Die juristischen Staatsexamina bleiben, ungeachtet der zahlreichen Stimmen für einen als dringend empfundenen Reformbedarf, eine jeweils nach wie vor nicht leicht zu nehmende Hürde auf dem Weg zur späteren beruflichen Karriere. In Inhalt und Aufbau unterscheiden sich die Prüfungen, welche aus mehreren Klausuren zu den unterschiedlichen Rechtsgebieten sowie einer mündlichen Prüfung bestehen, nur in unwesentlichen Nuancen im Vergleich zu denen von vor zehn Jahren. Eine der bedeutsamsten Änderungen dürfte hier sicherlich die bald flächendeckende Einführung des digitalen Examens sein. In Rheinland-Pfalz können die Aufsichtsarbeiten der zweiten juristischen Staatsprüfung seit Oktober 2021 und die Aufsichtsarbeiten der staatlichen Pflichtfachprüfung ab der Herbstkampagne 2023 elektronisch angefertigt werden. Aber auch andere Bundesländer wie z. B. Sachsen oder Sachsen-Anhalt sowie ab 2024 auch Nordrhein-Westfalen haben diesen Quantensprung in der juristischen Ausbildung gewagt.
So wenig die Prüfungen im Übrigen in den letzten Jahren einer Veränderung unterzogen wurden, erkennen hingegen die Prüfer der juristischen Staatsexamina nahezu durchweg eine klare Tendenz dahingehend, dass das Niveau der angefertigten Aufsichtsarbeiten fortschreitend schlechter zu werden scheint. In einzelnen Klausurdurchgängen mangelt es teilweise geradezu übereinstimmend bereits an den grundlegenden “Skills“ der notwendigen Klausurtechniken, sodass etwa der Aufbau oder Prüfungsschemata, Begrifflichkeiten oder Fristberechnungen, etc. nicht beherrscht werden und sich der Prüfer hin und wieder unweigerlich bei der Frage ertappt fühlt, was der einzelne Bearbeiter in den vielen Jahren des Studierens überhaupt erlernt haben will.

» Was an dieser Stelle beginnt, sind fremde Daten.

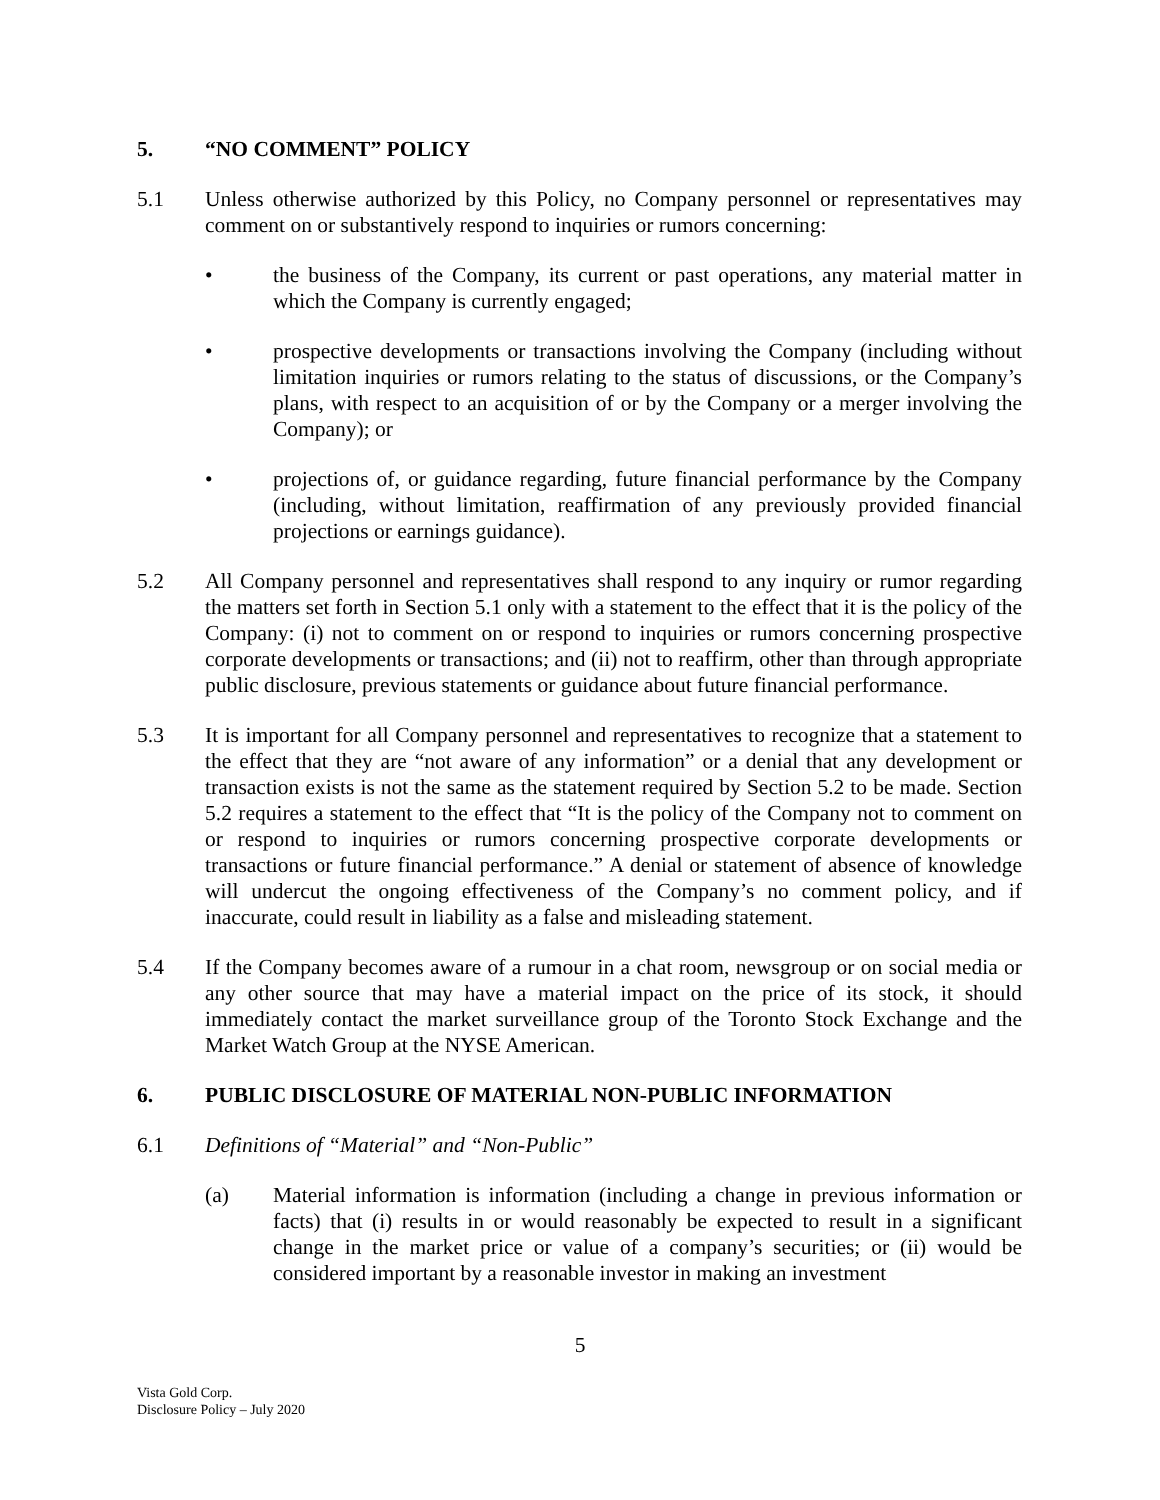5. “NO COMMENT” POLICY
5.1 Unless otherwise authorized by this Policy, no Company personnel or representatives may comment on or substantively respond to inquiries or rumors concerning:
• the business of the Company, its current or past operations, any material matter in which the Company is currently engaged;
• prospective developments or transactions involving the Company (including without limitation inquiries or rumors relating to the status of discussions, or the Company’s plans, with respect to an acquisition of or by the Company or a merger involving the Company); or
• projections of, or guidance regarding, future financial performance by the Company (including, without limitation, reaffirmation of any previously provided financial projections or earnings guidance).
5.2 All Company personnel and representatives shall respond to any inquiry or rumor regarding the matters set forth in Section 5.1 only with a statement to the effect that it is the policy of the Company: (i) not to comment on or respond to inquiries or rumors concerning prospective corporate developments or transactions; and (ii) not to reaffirm, other than through appropriate public disclosure, previous statements or guidance about future financial performance.
5.3 It is important for all Company personnel and representatives to recognize that a statement to the effect that they are “not aware of any information” or a denial that any development or transaction exists is not the same as the statement required by Section 5.2 to be made. Section 5.2 requires a statement to the effect that “It is the policy of the Company not to comment on or respond to inquiries or rumors concerning prospective corporate developments or transactions or future financial performance.” A denial or statement of absence of knowledge will undercut the ongoing effectiveness of the Company’s no comment policy, and if inaccurate, could result in liability as a false and misleading statement.
5.4 If the Company becomes aware of a rumour in a chat room, newsgroup or on social media or any other source that may have a material impact on the price of its stock, it should immediately contact the market surveillance group of the Toronto Stock Exchange and the Market Watch Group at the NYSE American.
6. PUBLIC DISCLOSURE OF MATERIAL NON-PUBLIC INFORMATION
6.1 Definitions of “Material” and “Non-Public”
(a) Material information is information (including a change in previous information or facts) that (i) results in or would reasonably be expected to result in a significant change in the market price or value of a company’s securities; or (ii) would be considered important by a reasonable investor in making an investment
5
Vista Gold Corp.
Disclosure Policy – July 2020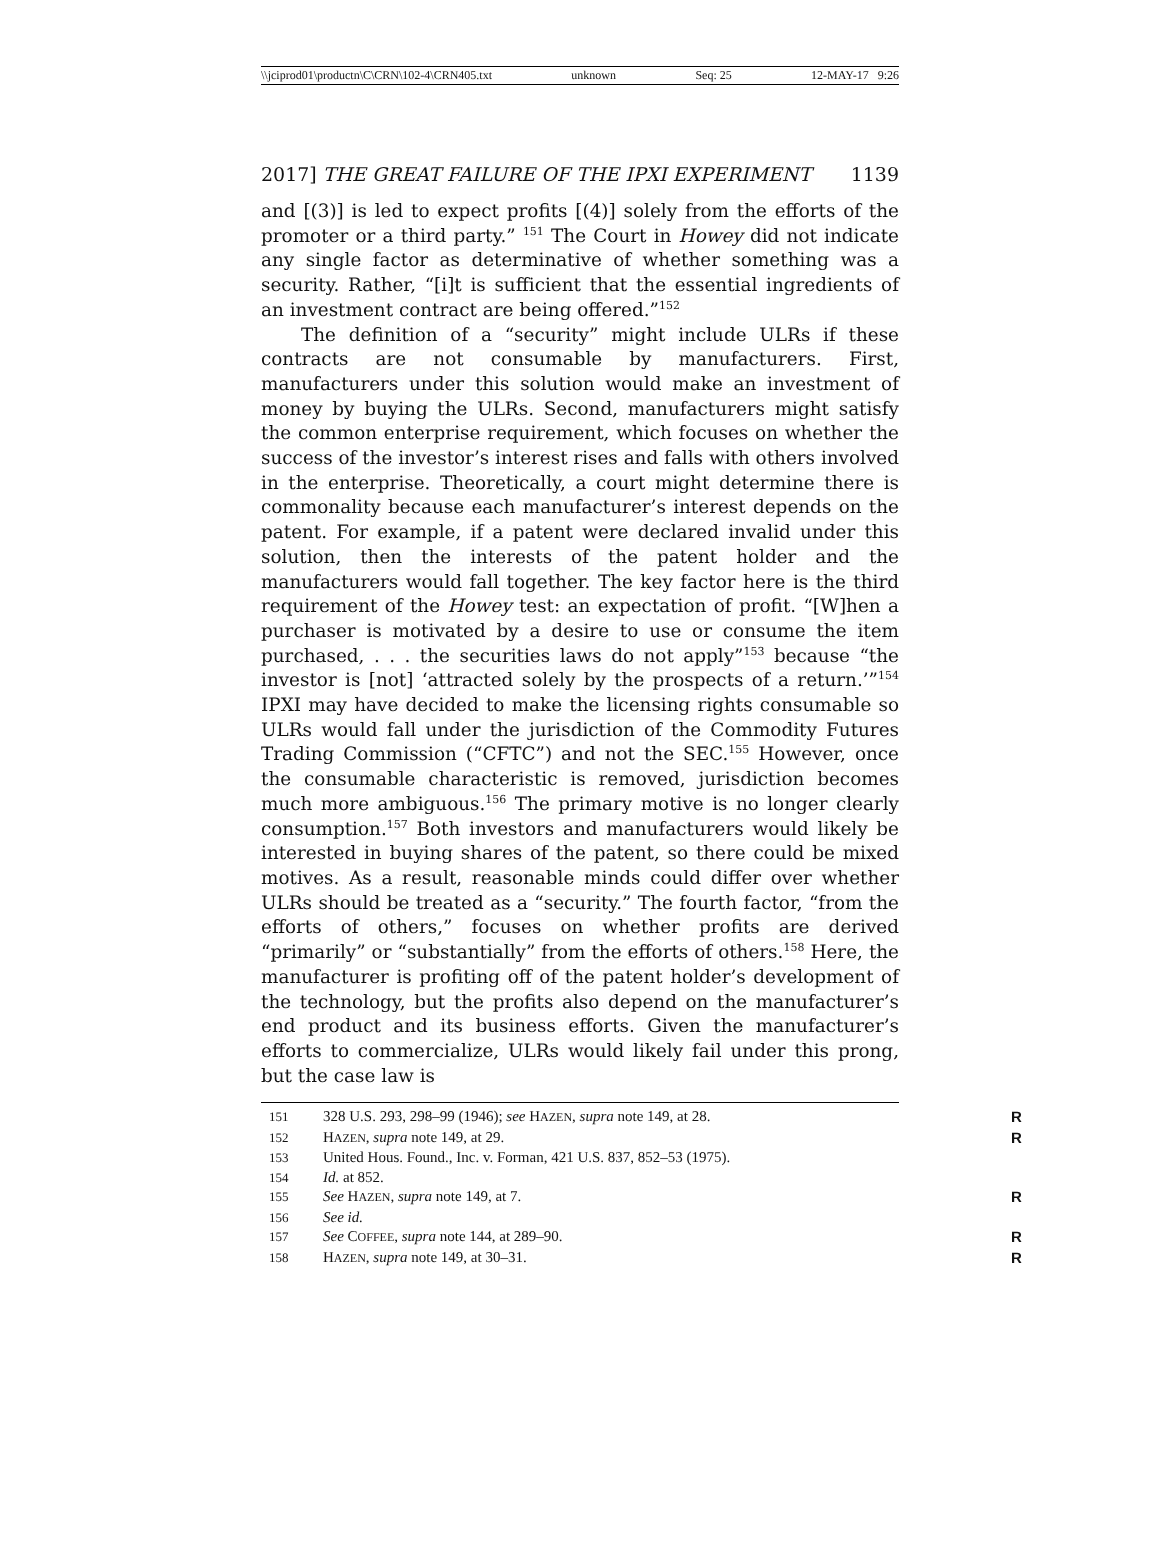\\jciprod01\productn\C\CRN\102-4\CRN405.txt unknown Seq: 25 12-MAY-17 9:26
2017] THE GREAT FAILURE OF THE IPXI EXPERIMENT 1139
and [(3)] is led to expect profits [(4)] solely from the efforts of the promoter or a third party.” <sup>151</sup> The Court in Howey did not indicate any single factor as determinative of whether something was a security. Rather, “[i]t is sufficient that the essential ingredients of an investment contract are being offered.”<sup>152</sup>
The definition of a “security” might include ULRs if these contracts are not consumable by manufacturers. First, manufacturers under this solution would make an investment of money by buying the ULRs. Second, manufacturers might satisfy the common enterprise requirement, which focuses on whether the success of the investor’s interest rises and falls with others involved in the enterprise. Theoretically, a court might determine there is commonality because each manufacturer’s interest depends on the patent. For example, if a patent were declared invalid under this solution, then the interests of the patent holder and the manufacturers would fall together. The key factor here is the third requirement of the Howey test: an expectation of profit. “[W]hen a purchaser is motivated by a desire to use or consume the item purchased, . . . the securities laws do not apply”<sup>153</sup> because “the investor is [not] ‘attracted solely by the prospects of a return.’”<sup>154</sup> IPXI may have decided to make the licensing rights consumable so ULRs would fall under the jurisdiction of the Commodity Futures Trading Commission (“CFTC”) and not the SEC.<sup>155</sup> However, once the consumable characteristic is removed, jurisdiction becomes much more ambiguous.<sup>156</sup> The primary motive is no longer clearly consumption.<sup>157</sup> Both investors and manufacturers would likely be interested in buying shares of the patent, so there could be mixed motives. As a result, reasonable minds could differ over whether ULRs should be treated as a “security.” The fourth factor, “from the efforts of others,” focuses on whether profits are derived “primarily” or “substantially” from the efforts of others.<sup>158</sup> Here, the manufacturer is profiting off of the patent holder’s development of the technology, but the profits also depend on the manufacturer’s end product and its business efforts. Given the manufacturer’s efforts to commercialize, ULRs would likely fail under this prong, but the case law is
151 328 U.S. 293, 298–99 (1946); see HAZEN, supra note 149, at 28. R
152 HAZEN, supra note 149, at 29. R
153 United Hous. Found., Inc. v. Forman, 421 U.S. 837, 852–53 (1975).
154 Id. at 852.
155 See HAZEN, supra note 149, at 7. R
156 See id.
157 See COFFEE, supra note 144, at 289–90. R
158 HAZEN, supra note 149, at 30–31. R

Welche Hintergründe dies neben der freilich unangenehmen Corona-Zeit haben mag, sei an dieser Stelle dahingestellt. Eine Prüfung im öffentlichen Recht erfolgreich zu bestehen, ist jedoch kein “Hexenwerk“, wenn man die Lösung zu den hier zu bearbeitenden Fällen im schriftlichen und mündlichen Examen als Puzzle betrachtet. Das Wissen um die Struktur der Prüfung ist das A und O, welches als Schablone gewissermaßen über jeden Fall gelegt werden sollte, indem der Prüfling nicht nur über einen Gesamtüberblick verfügt, sondern auch die relevanten Schemata sowie Definitionen als jederzeit verfügbares Wissen bereithält. Wenn aber vor lauter Detailkenntnissen der Überblick verloren geht, wird sich dies in aller Regel negativ auf die Bewertung auswirken. Hier gilt: Lieber einen Meinungsstand weniger kennen, dafür aber eine sauber strukturierte Klausur mit prägnanten Obersätzen und einer argumentativ fundierten Subsumtion erstellen. Dies wird den Korrektor sicherlich mehr erfreuen, als die Wiedergabe auswendig erlernter Theorien und Meinungsstände aus Literatur und Rechtsprechung. Die weiter erforderlichen Puzzleteile erhält der Examenskandidat teils explizit als Argumentationsbasis für eine ordentliche Subsumtion in Form von Tatbestandsmerkmalen und Rechtsfolgen durch die relevanten Gesetze und Vorschriften sowie durch die sich aus dem Sachverhält ergebenden Informationen und Vorträge der Beteiligten. Wie das “Zusammenpuzzeln“ bestmöglich gelingen kann, soll in den folgenden Abschnitten ausnahmsweise einmal anhand der Perspektive eines Prüfers geschildert werden, indem der Blick insbesondere auf solche typischen Examensfehler gerichtet wird, die mit der richtigen Vorbereitung in jedem Fall vermeidbar sind.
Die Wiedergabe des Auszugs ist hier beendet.